** Opening SUPPLIED MATERIAL block **

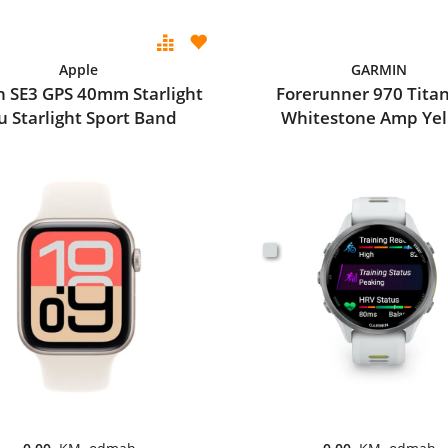
Apple
GARMIN
 SE3 GPS 40mm Starlight
Forerunner 970 Tita
u Starlight Sport Band
Whitestone Amp Ye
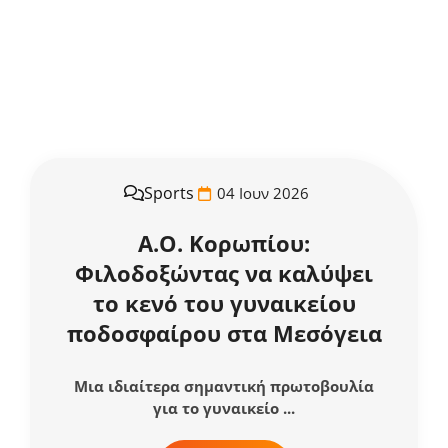
Sports
04 Ιουν 2026
Α.Ο. Κορωπίου:
Φιλοδοξώντας να καλύψει
το κενό του γυναικείου
ποδοσφαίρου στα Μεσόγεια
Μια ιδιαίτερα σημαντική πρωτοβουλία
για το γυναικείο ...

** Closing SUPPLIED MATERIAL block **

YOUR OBJECTIVE:
Transcribe every line of text from all the rows above, character for character, and leave the pictures out of your answer.

THE ANSWER:
Apple
GARMIN
 SE3 GPS 40mm Starlight
Forerunner 970 Tita
u Starlight Sport Band
Whitestone Amp Ye
Sports
04 Ιουν 2026
Α.Ο. Κορωπίου:
Φιλοδοξώντας να καλύψει
το κενό του γυναικείου
ποδοσφαίρου στα Μεσόγεια
Μια ιδιαίτερα σημαντική πρωτοβουλία
για το γυναικείο ...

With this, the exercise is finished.